When your kids are a bit older, why not encourage them to make money outside the house. Even before they’re first job, kids can earn a bit of extra cash from washing grandpa’s car, making cards to sell at school, or walking a neighbour’s dog.
And don’t be afraid to have some fun with it! Now is a great time to show kids that making money doesn’t have to be boring. Work can be something you enjoy, as well as something you need to do.
The power of pocket money
Pocket money is a great tool for teaching children about the world of finance. But what’s the right amount?
Truth is, there’s no hard and fast answer. It depends on your family situation, their age, and your values.
As a guide, the going rate per week for the average Aussie kid is between $5 and $7 for kids under 10, and then between $8 and $12 for those over 10 years. At the end of the day, do whatever feels right to you!
3. An account of their own
While cash and piggy banks have their place, setting your child up with a bank account is a great way to teach them about money.

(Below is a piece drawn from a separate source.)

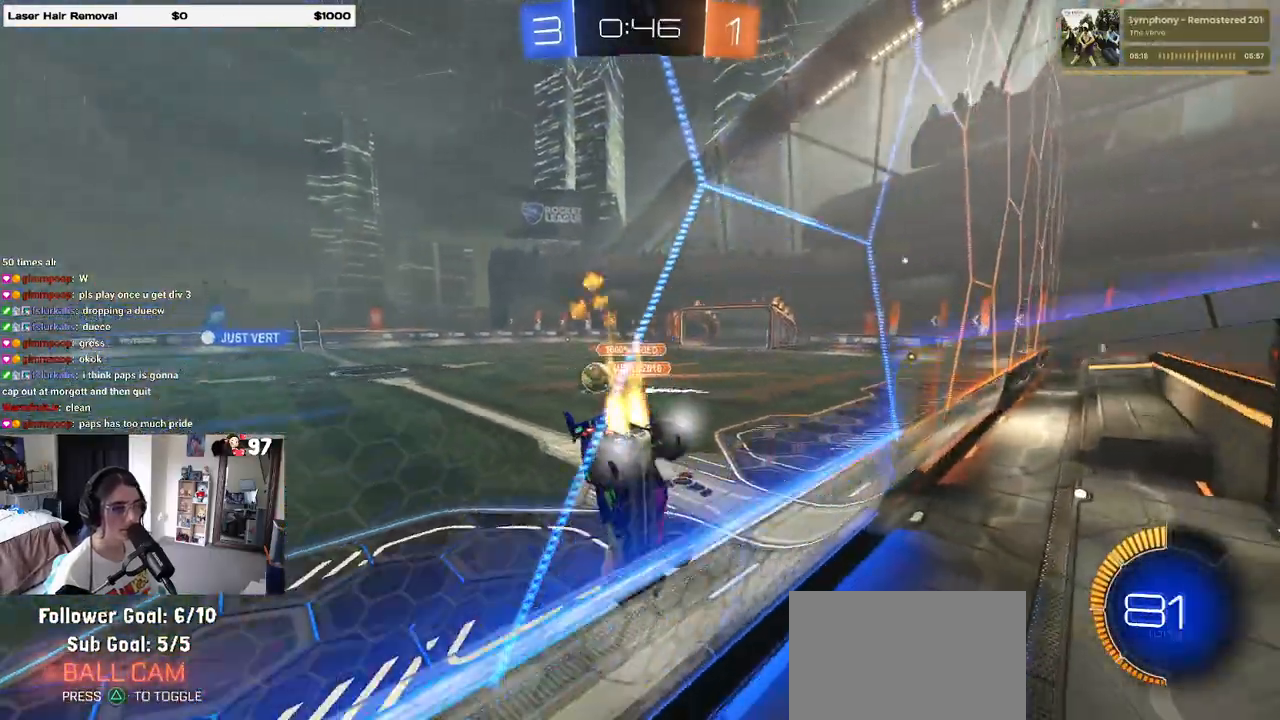
{"buttons": ["R1", "R2"], "left_stick": "center", "right_stick": "center", "events": [[383, "left_stick", "center"]]}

When you do set up their first account, try to involve your child in the experience. Explain what a bank account is, and how it can help to keep their money safe. Show them how to check their balance, and make it easy for them to do it whenever they want.
It’s important that children feel ownership over their money – it is theirs, after all. If your child is old enough, talk them through the idea of interest. Explain how the money that goes into their bank account grows over time because the bank will pay them interest.
4. Find a reason to save
Saving is much more exciting when you have a specific reason for doing it – whether you’re a kid or a grown-up.

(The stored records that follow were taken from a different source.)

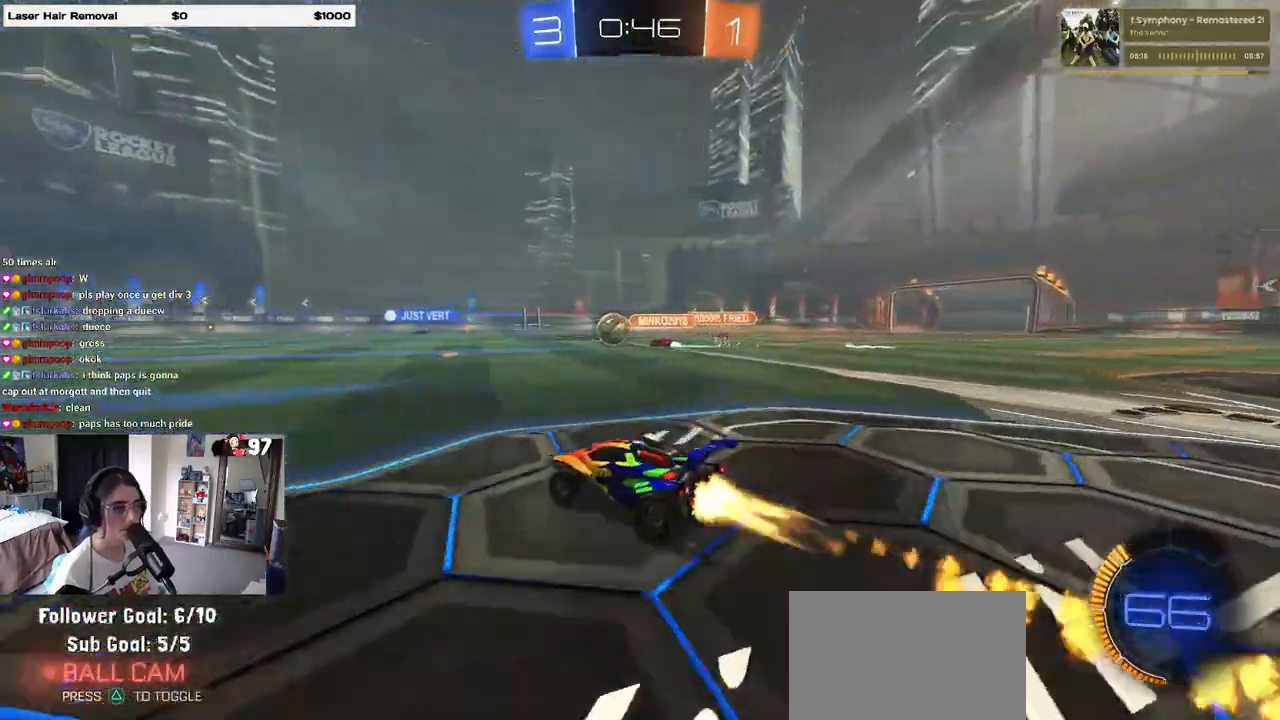
{"buttons": ["R1", "R2"], "left_stick": "left", "right_stick": "center", "events": [[417, "left_stick", "left"]]}
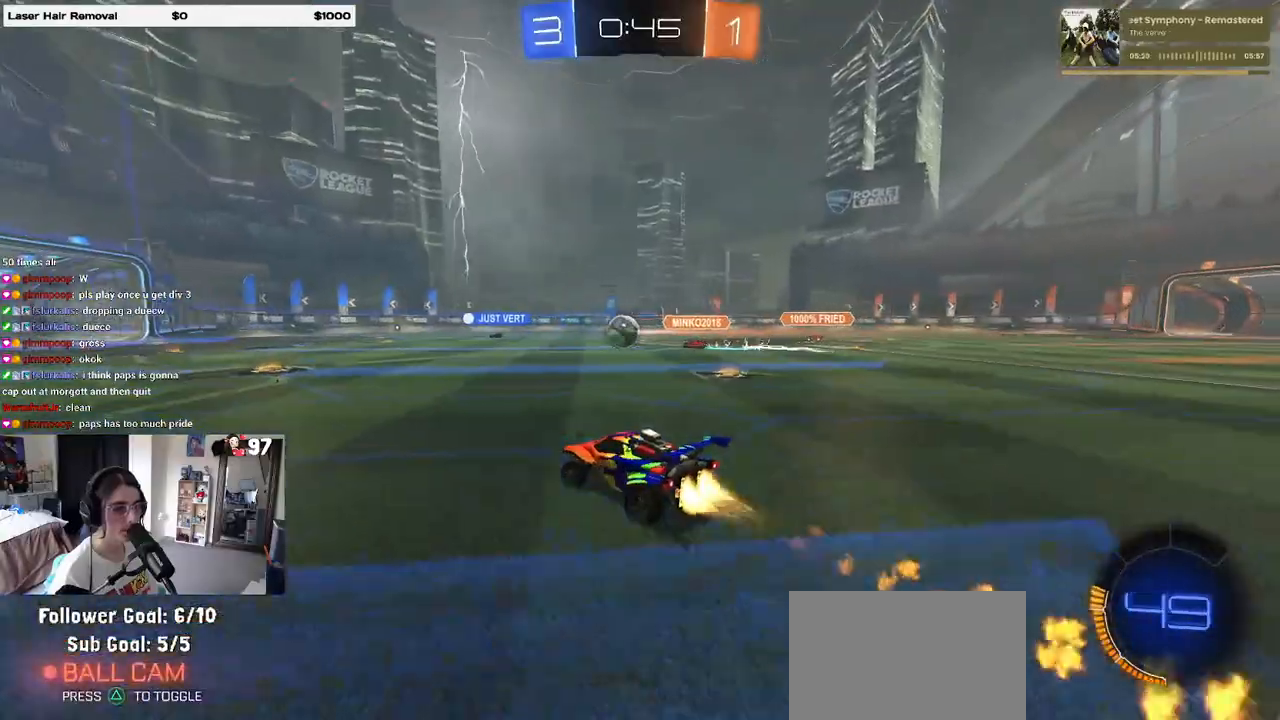
{"buttons": ["R2"], "left_stick": "center", "right_stick": "center", "events": [[67, "left_stick", "center"], [167, "R1", "up"]]}
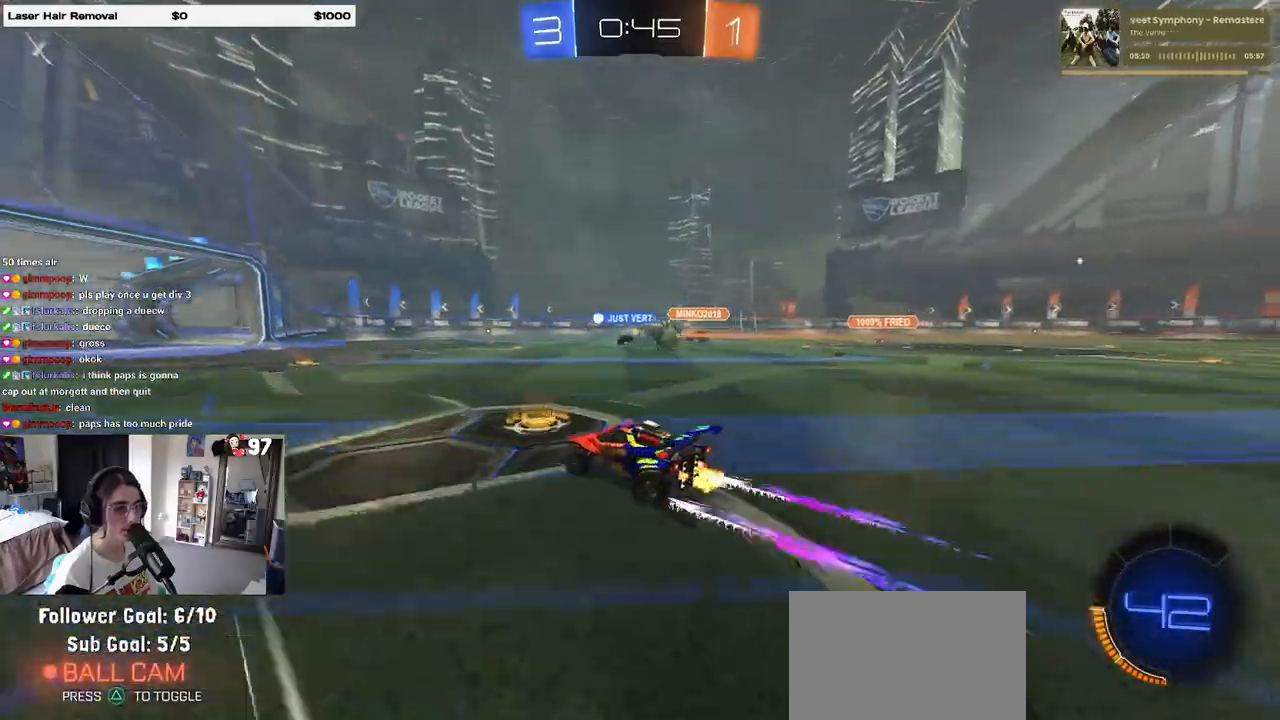
{"buttons": ["R2"], "left_stick": "right", "right_stick": "center", "events": [[500, "left_stick", "right"]]}
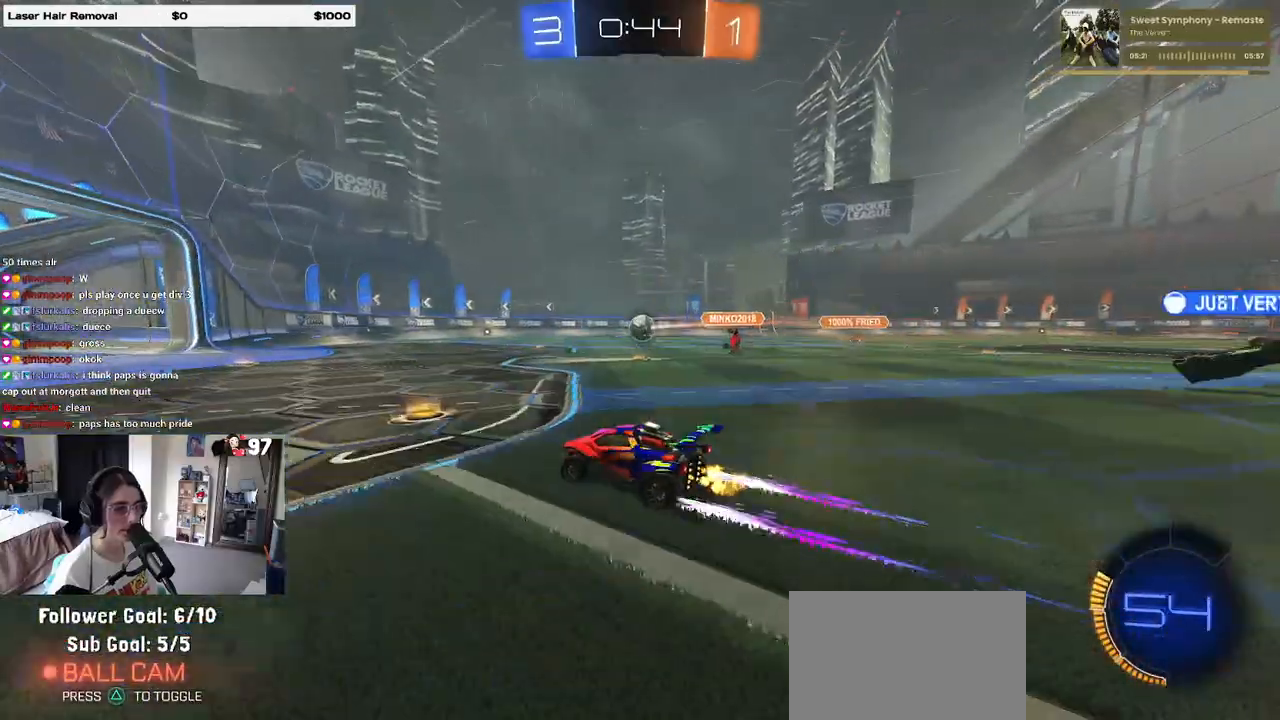
{"buttons": ["R1", "R2"], "left_stick": "center", "right_stick": "center", "events": [[200, "left_stick", "center"], [400, "R1", "down"]]}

Encourage your little one to dream up something they really want, and work together to figure out how much they’ll need to save each week to make it theirs.
For younger kids, try making a savings chart together and sticking it somewhere prominent in the house. That way, they can actually see their progress – and how much longer they have to go.
Getting started with savings can be tough, especially if you’ve got a big goal in mind. The same goes for kids – excitement can easily fade as time goes by. While reaching their goal will be a great reward, keep the thrill alive with rewards along the way.
If your kiddo has a big dream in mind, work with them to make some smaller goals along the way. Then you can add to the excitement by planning a special treat when they hit a goal, or kicking in some extra cash to mark a milestone.
6. Leave room for mistakes
Letting kids handle their own money means they’ll make some mistakes – but that’s okay.
Don’t get us wrong, it’s hard to watch your kid mess up when it comes to money. You’ll be tempted to step in, but do your best to give them the space to make their own mistakes – sometimes, that’s the best way to learn. Just make sure you’re there when things go wrong.